◆ TASK REQUIREMENTS:
Count the lines of the records that contain the string "offsetDistance", matching case exactly. Give only the number.

####

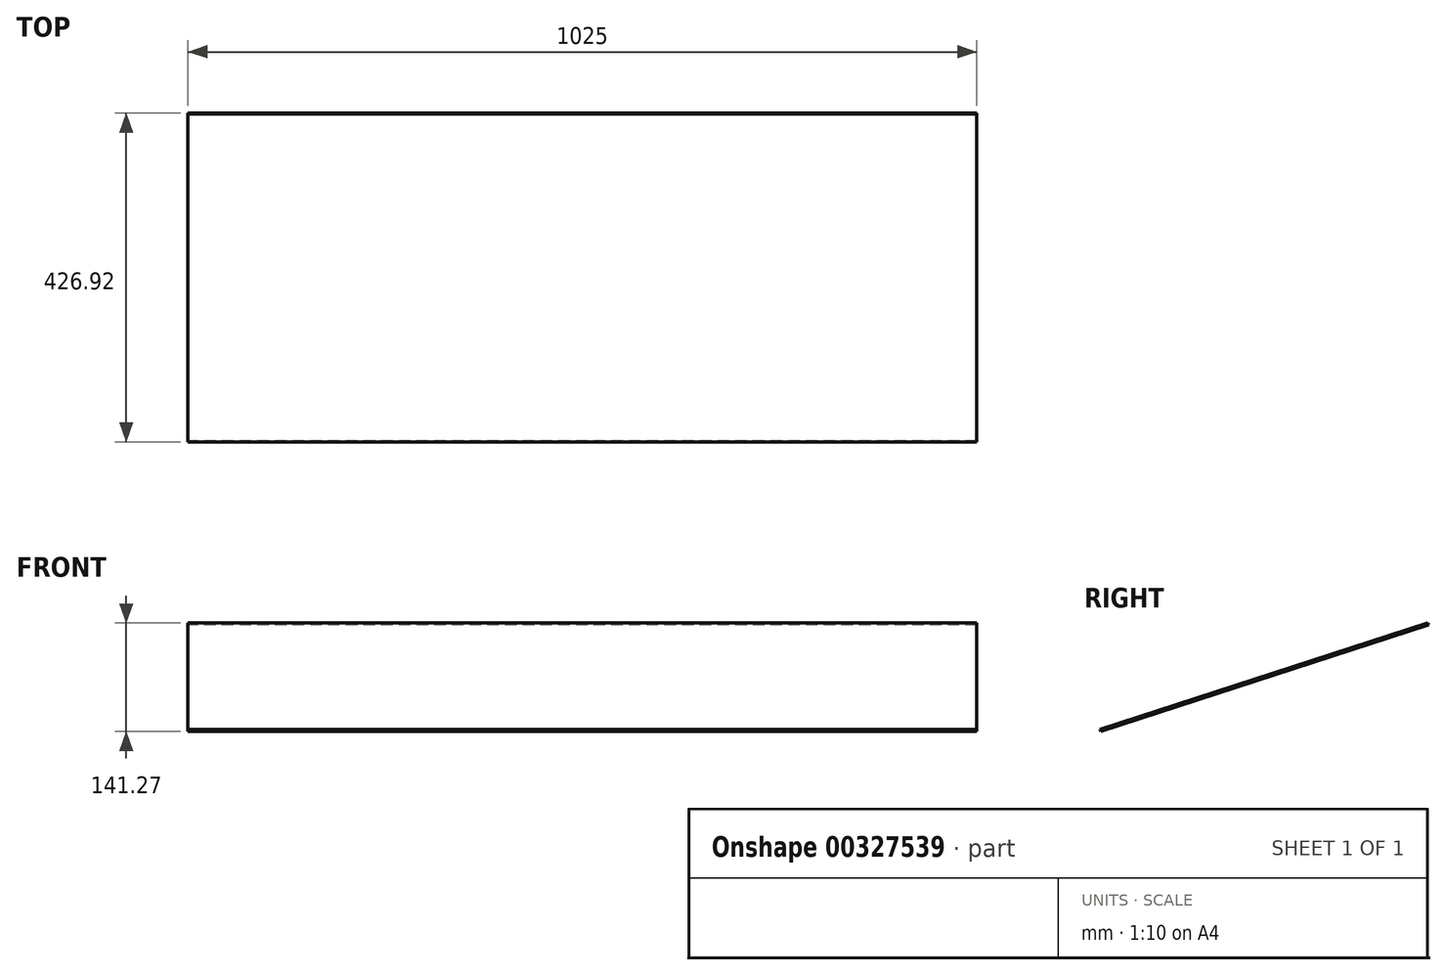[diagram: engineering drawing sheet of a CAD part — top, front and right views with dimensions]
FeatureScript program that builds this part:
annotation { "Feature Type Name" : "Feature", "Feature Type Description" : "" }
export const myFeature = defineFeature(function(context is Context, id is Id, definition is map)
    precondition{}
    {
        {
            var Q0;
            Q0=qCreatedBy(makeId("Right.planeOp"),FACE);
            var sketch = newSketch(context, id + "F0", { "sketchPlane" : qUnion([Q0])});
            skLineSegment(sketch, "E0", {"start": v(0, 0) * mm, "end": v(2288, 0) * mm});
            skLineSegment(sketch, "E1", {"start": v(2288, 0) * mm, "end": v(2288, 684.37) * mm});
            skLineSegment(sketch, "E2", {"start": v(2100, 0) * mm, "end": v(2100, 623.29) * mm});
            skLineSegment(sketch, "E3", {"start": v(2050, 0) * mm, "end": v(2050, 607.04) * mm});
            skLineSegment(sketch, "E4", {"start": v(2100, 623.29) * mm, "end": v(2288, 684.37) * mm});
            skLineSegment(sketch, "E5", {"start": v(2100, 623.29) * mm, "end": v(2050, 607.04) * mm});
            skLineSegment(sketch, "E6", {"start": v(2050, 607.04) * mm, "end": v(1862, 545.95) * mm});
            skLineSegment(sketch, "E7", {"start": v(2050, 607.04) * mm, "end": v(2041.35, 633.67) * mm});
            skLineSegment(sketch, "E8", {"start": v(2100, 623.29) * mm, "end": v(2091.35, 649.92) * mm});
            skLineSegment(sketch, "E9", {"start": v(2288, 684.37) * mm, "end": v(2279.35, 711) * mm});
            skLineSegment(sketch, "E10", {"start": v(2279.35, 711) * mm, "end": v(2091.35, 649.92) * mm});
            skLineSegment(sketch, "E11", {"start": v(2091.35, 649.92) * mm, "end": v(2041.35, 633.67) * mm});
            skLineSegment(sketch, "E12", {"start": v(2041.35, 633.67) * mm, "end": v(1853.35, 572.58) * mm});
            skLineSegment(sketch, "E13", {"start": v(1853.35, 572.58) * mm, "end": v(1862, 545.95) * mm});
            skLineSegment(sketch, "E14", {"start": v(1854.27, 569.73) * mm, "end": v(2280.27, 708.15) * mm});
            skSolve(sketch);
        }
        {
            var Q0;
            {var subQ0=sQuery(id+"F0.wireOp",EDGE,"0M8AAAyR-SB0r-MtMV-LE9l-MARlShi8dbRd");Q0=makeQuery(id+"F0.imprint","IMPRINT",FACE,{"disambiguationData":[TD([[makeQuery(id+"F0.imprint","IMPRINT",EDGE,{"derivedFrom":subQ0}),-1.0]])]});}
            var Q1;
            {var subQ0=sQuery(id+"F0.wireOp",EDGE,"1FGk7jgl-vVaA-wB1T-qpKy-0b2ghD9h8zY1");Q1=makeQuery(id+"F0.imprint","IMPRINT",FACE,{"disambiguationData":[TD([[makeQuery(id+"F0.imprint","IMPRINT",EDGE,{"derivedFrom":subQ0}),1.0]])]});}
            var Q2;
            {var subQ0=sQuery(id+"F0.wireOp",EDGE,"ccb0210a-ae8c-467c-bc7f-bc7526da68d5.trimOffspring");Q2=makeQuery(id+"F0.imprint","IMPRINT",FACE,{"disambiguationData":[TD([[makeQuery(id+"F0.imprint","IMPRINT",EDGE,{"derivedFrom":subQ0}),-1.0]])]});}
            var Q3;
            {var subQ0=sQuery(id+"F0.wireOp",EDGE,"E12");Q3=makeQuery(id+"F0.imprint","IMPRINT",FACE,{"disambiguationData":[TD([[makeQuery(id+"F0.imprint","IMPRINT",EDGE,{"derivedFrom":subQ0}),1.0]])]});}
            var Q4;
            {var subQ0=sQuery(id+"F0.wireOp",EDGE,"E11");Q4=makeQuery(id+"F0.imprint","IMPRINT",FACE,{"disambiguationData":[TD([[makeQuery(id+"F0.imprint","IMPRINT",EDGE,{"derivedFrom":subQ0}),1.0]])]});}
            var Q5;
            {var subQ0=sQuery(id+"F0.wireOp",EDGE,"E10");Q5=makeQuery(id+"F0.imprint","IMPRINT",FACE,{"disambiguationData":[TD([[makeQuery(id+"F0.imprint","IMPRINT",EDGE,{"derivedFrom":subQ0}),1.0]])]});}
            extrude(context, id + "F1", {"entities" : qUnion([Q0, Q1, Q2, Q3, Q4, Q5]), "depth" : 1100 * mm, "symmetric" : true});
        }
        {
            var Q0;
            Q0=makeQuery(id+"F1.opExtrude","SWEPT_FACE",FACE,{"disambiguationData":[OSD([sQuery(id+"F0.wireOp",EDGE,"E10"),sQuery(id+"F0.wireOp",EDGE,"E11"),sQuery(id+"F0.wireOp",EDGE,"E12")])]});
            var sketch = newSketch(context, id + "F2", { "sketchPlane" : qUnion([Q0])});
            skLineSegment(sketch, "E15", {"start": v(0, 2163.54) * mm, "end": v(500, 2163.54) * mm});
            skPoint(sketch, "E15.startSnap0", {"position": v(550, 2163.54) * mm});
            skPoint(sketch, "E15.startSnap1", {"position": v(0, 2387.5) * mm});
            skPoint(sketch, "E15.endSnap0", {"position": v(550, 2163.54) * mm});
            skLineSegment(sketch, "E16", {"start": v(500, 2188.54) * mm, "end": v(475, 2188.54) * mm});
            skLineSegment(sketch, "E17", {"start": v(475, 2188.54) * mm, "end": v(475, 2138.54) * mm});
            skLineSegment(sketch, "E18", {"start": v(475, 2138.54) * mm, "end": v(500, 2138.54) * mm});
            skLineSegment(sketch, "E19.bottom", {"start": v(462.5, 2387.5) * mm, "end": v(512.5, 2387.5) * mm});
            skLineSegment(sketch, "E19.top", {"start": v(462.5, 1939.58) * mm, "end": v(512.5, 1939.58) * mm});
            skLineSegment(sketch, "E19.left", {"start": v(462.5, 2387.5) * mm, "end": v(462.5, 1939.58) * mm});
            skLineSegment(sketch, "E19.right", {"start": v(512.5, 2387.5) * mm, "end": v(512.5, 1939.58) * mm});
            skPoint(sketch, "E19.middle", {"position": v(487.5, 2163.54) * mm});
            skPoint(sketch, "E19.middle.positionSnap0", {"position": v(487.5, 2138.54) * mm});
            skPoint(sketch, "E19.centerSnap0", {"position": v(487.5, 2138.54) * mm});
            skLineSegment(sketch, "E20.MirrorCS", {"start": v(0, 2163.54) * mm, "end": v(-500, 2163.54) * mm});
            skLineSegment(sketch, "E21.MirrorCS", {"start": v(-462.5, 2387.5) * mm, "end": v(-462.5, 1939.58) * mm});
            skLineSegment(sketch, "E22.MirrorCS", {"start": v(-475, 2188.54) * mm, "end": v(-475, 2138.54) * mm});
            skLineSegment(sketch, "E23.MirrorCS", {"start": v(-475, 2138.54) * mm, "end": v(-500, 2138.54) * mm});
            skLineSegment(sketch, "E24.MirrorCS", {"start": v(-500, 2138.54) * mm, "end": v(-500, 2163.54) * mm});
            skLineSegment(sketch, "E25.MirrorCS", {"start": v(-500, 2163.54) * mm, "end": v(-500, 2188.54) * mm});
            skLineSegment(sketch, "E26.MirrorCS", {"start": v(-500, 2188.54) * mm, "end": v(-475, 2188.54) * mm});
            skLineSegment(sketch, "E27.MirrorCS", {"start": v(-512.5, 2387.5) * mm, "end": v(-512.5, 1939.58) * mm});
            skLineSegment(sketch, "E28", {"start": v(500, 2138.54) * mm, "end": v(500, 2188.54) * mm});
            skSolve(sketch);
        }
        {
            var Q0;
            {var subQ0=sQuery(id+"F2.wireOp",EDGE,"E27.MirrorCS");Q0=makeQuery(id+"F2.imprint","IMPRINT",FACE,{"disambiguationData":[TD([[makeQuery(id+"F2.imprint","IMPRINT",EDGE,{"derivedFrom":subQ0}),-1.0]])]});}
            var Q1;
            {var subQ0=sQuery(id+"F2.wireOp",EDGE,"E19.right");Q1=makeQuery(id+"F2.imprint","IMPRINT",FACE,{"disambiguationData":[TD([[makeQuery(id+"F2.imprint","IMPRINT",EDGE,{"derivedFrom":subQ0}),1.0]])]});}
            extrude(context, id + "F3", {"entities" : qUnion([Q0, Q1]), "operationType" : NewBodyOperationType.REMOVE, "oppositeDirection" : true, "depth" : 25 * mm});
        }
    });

####

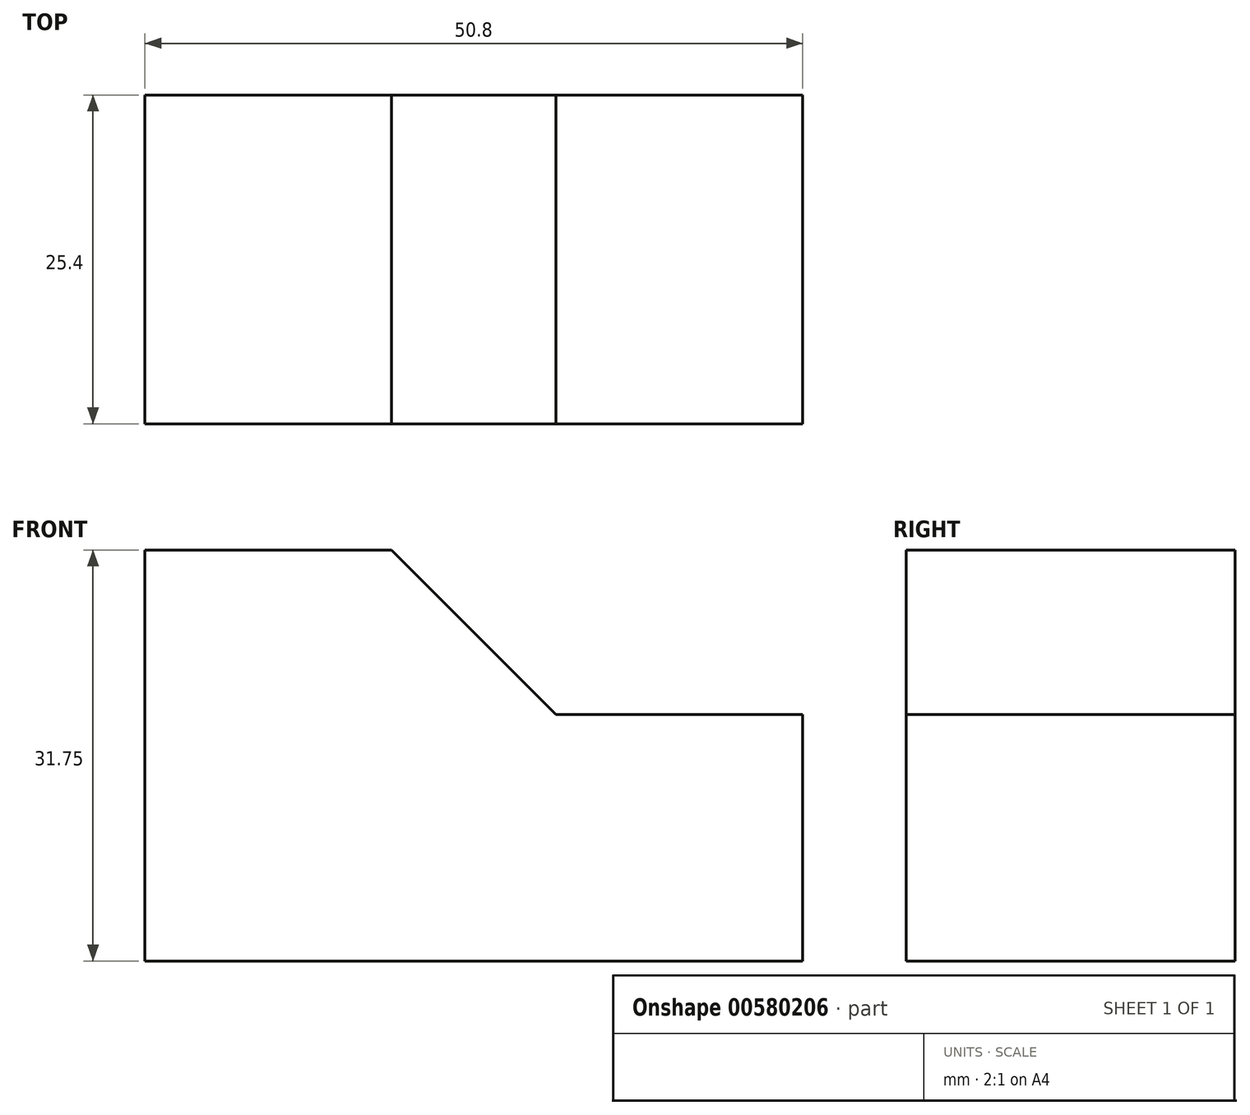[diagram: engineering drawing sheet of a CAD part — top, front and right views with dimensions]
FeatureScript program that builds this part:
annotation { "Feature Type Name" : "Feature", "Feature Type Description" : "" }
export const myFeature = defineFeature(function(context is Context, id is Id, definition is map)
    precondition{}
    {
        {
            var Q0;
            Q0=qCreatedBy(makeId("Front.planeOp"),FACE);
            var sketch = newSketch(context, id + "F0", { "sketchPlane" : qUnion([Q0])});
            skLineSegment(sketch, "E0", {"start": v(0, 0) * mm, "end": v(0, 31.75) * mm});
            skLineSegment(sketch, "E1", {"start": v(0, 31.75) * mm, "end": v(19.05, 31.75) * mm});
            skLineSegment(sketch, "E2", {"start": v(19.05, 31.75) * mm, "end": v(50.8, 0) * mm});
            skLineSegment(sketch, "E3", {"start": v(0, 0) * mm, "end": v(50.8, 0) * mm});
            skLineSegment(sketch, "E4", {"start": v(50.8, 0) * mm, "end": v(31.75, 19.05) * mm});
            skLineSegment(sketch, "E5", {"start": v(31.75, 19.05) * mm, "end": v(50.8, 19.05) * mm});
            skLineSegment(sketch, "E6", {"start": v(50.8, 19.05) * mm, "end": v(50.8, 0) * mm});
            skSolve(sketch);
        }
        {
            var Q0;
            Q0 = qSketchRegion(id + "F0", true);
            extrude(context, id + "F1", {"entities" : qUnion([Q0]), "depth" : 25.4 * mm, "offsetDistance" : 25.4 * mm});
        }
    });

####

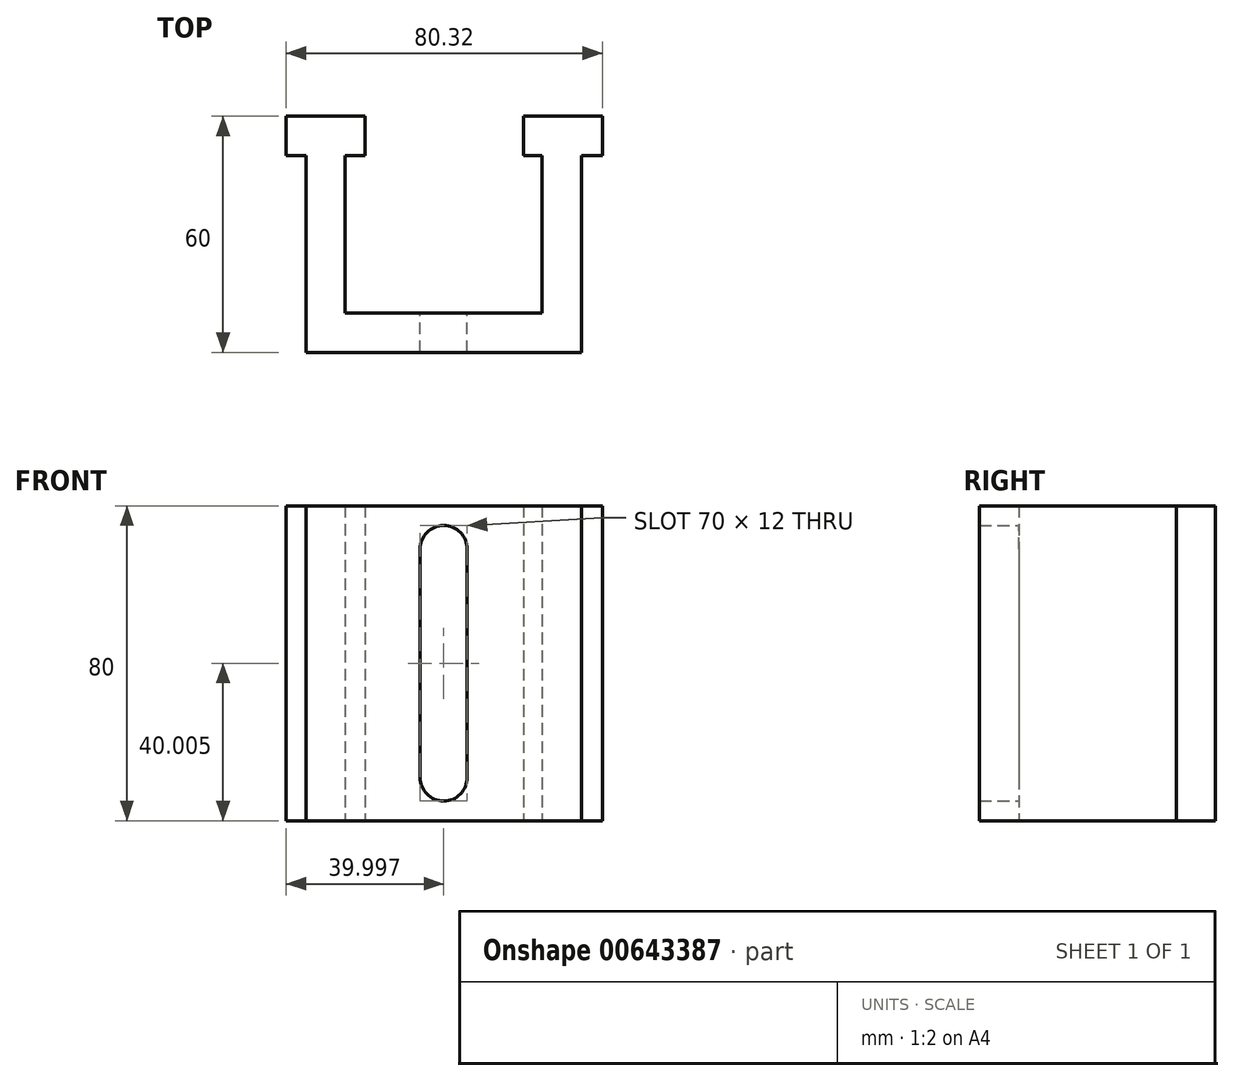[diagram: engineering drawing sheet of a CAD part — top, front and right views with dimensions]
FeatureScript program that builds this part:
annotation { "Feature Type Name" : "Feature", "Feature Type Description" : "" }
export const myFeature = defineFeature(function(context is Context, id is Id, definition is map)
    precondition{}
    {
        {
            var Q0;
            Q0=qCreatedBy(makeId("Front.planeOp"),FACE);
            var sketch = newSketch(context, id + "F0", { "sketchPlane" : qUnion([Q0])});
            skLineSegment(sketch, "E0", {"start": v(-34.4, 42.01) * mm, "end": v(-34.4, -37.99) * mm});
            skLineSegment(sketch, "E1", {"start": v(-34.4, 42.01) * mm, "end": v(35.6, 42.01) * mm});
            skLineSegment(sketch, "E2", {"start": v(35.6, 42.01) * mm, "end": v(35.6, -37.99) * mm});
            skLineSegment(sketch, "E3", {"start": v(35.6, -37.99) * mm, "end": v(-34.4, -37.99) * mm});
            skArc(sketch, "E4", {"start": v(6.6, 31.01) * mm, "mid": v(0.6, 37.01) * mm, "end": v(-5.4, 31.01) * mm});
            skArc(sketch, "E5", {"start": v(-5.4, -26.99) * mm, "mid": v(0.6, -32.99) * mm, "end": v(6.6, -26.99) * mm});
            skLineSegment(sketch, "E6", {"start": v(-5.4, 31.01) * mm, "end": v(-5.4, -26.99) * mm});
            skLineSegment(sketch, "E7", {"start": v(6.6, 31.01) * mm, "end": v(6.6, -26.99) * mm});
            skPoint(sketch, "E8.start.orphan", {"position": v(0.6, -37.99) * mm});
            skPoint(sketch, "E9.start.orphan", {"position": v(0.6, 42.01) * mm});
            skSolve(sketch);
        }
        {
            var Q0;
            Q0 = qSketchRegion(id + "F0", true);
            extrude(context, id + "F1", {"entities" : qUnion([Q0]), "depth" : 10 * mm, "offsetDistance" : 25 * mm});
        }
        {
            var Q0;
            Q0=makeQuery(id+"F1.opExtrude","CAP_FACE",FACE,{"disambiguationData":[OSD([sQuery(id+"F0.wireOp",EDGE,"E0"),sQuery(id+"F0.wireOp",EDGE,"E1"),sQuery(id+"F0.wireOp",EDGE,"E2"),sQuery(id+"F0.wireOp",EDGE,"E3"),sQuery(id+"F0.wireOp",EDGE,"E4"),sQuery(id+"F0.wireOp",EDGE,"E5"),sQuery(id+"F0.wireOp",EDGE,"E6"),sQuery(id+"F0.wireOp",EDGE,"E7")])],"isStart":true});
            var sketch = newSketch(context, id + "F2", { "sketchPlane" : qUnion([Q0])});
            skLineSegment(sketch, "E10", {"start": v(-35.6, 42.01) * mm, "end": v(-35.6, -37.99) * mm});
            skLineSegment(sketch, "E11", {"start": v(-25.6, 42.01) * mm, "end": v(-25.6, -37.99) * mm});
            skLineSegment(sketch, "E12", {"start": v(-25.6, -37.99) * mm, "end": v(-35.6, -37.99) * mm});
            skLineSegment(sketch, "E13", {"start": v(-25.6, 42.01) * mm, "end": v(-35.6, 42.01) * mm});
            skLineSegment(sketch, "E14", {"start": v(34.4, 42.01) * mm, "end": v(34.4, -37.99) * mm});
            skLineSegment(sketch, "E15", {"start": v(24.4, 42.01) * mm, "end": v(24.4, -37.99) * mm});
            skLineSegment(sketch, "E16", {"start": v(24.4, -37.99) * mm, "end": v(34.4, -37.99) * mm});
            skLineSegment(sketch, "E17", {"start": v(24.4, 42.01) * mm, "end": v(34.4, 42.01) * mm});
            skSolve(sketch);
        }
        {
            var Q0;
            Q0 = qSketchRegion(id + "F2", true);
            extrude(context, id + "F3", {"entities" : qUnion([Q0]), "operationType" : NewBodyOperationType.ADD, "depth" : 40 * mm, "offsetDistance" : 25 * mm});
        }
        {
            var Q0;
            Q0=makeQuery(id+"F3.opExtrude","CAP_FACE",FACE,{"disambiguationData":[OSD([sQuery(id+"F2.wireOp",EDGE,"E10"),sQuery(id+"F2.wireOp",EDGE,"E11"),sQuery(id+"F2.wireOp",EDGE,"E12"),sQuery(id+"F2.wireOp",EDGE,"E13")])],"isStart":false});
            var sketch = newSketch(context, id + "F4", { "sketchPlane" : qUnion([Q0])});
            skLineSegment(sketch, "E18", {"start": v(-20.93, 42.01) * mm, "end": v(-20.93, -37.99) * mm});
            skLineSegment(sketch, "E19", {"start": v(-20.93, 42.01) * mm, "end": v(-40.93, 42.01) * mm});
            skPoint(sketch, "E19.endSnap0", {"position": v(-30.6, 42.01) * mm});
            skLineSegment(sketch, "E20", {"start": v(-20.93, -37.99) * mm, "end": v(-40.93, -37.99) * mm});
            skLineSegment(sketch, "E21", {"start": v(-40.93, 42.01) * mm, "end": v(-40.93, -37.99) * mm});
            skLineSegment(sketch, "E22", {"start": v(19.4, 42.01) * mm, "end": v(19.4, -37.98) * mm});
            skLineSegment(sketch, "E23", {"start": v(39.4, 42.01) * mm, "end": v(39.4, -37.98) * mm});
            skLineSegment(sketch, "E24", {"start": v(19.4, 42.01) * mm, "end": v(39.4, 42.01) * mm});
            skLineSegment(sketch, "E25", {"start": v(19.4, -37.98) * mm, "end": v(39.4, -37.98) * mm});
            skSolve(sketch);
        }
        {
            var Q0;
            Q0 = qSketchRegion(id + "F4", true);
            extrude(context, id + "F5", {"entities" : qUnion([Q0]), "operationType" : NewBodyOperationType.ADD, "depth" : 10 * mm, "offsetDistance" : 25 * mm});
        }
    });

####

◆ FINAL RESULT:
4